Functional Products achieved sales of 201 million euros, representing a fall of
16.1 percent (down 16.9 percent on an organic basis). Compared to the fourth quarter of 2008, the decline in volumes was much lower at 5 percent. Businesses related to the mechanical engineering, housing and automotive sectors such as Coatings & Inks and Synlubes were particularly affected by the economic downturn. Within the Synlubes business however, both sales of fuel efficient compounded lubricants and wind turbine lubricants remained robust. The agrochemical solutions business slightly increased sales, as demand for environmentally sound agricultural solutions remained robust.
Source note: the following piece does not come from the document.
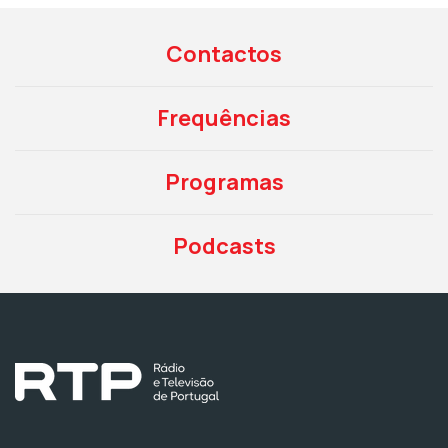
Contactos
Frequências
Programas
Podcasts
Cognis is a worldwide supplier of innovative specialty chemicals and nutritional ingredients, with a particular focus on the areas of wellness and sustainability. The company employs about 5,900 people, and it operates production sites and service centers in 30 countries. Cognis has dedicated its activities to a high level of sustainability and delivers natural source raw materials and ingredients for food, nutrition and healthcare markets, and the cosmetics, detergents and cleaners industries. Another main focus is on products for a number of other industries, such as coatings and inks, lubricants, as well as agriculture and mining.
Cognis is owned by private equity funds advised by Permira, GS Capital Partners, and SV Life Sciences. In 2008, Cognis recorded sales of about 3 billion euros and an Adjusted EBITDA (operating result) of 351 million euros.